The American Red Cross this week implemented a new policy, approved last May by the Food and Drug Administration, governing who can and cannot donate blood. The new rules lifts the decades-old ban on donations by all gay men and now determines eligibility based on behavior rather than orientation.

Now, gay men in monogamous relationships with other men and those who have not recently engaged in anal sex.

The change, said Human Rights Campaign’s Vice President of Government Affairs David Stacy said the policy change is a “long-awaited step forward” marking the end of a regulation “rooted in discrimination and bias.”

It was 1985, four years into the AIDS crisis in the U.S., when the FDA first enacted a lifetime ban on blood donations from any man who had ever had sex with another man dating back to 1977, as reported by NBC News. The agency adjusted the ban in 2015 to defer men’s eligibility to donate to 12 months after their last sexual encounter with another man.
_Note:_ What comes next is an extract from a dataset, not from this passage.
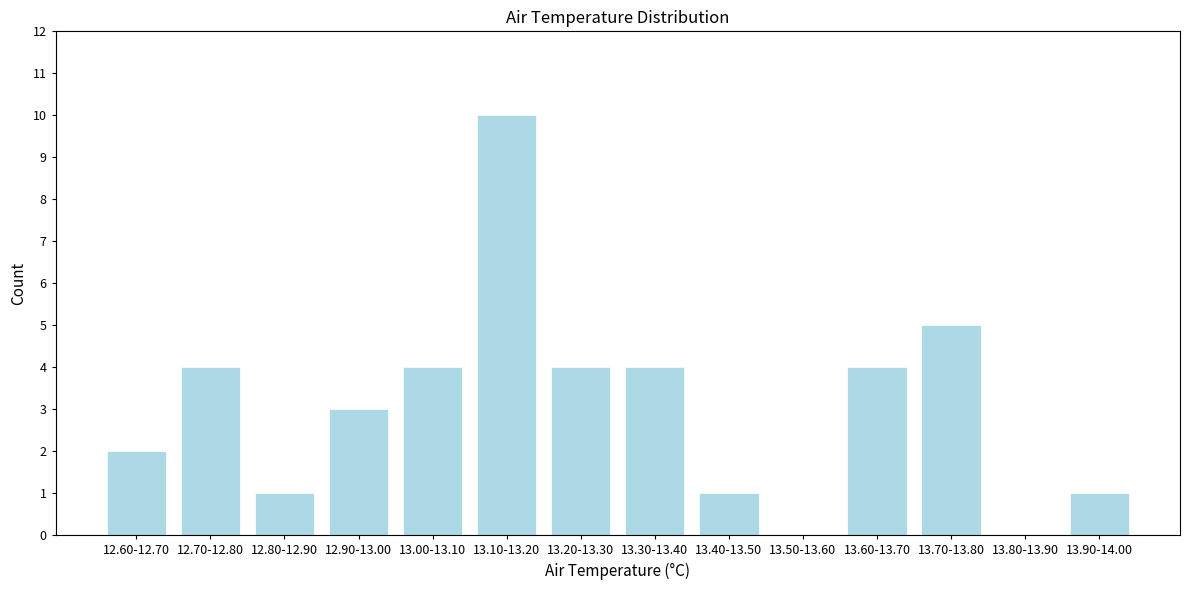

Reading left to right, extract all data points from this chart.

12.60-12.70=2	12.70-12.80=4	12.80-12.90=1	12.90-13.00=3	13.00-13.10=4	13.10-13.20=10	13.20-13.30=4	13.30-13.40=4	13.40-13.50=1	13.50-13.60=0	13.60-13.70=4	13.70-13.80=5	13.80-13.90=0	13.90-14.00=1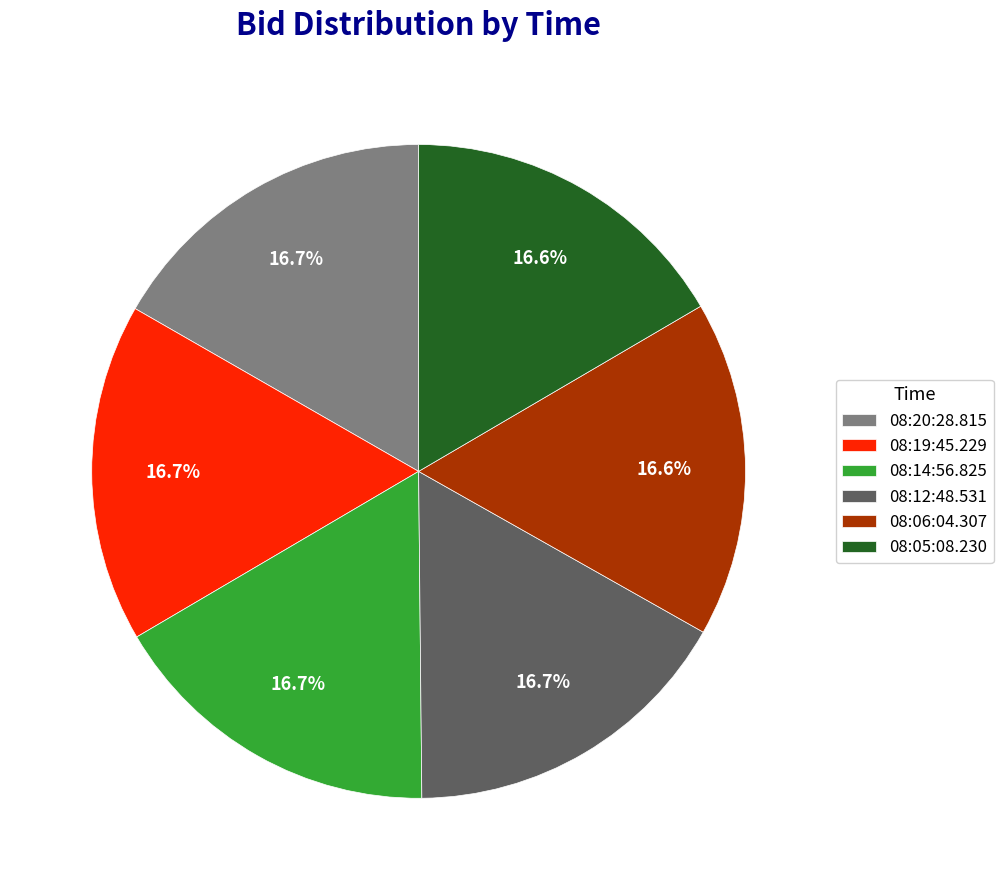

Is 08:19:45.229 the majority of the pie?

No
Then the FDA reduced the waiting period to three months during the early days of the COVID pandemic.

In January of this year, the FDA proposed basing eligibility on sexual acts rather than on gender or sexual orientation. After allowing time for public comments, the agency adopted the proposed new policy in May.
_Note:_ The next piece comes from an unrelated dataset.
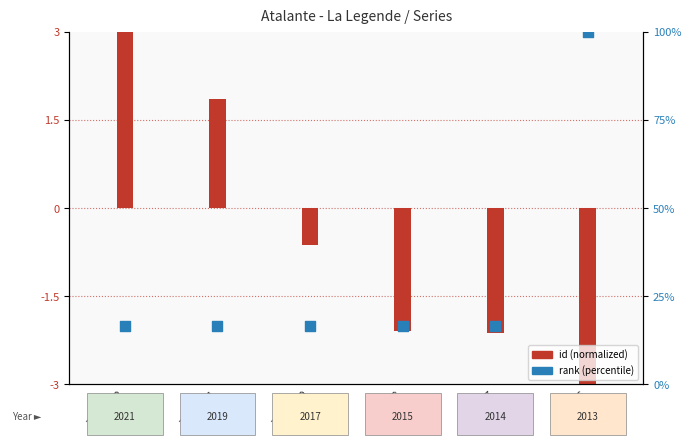

What is the total value across all series at Tome 6?

97.0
A blanket policy refusing donations from anyone reporting having had sex with an HIV-positive person remains in place, even though it has been proven that individuals with undetectable viral loads cannot transmit the virus. Also rejected are donations from anyone regardless of sex who acknowledges having had a new sexual partner, having had more than one partner or having had anal sex within the previous three months.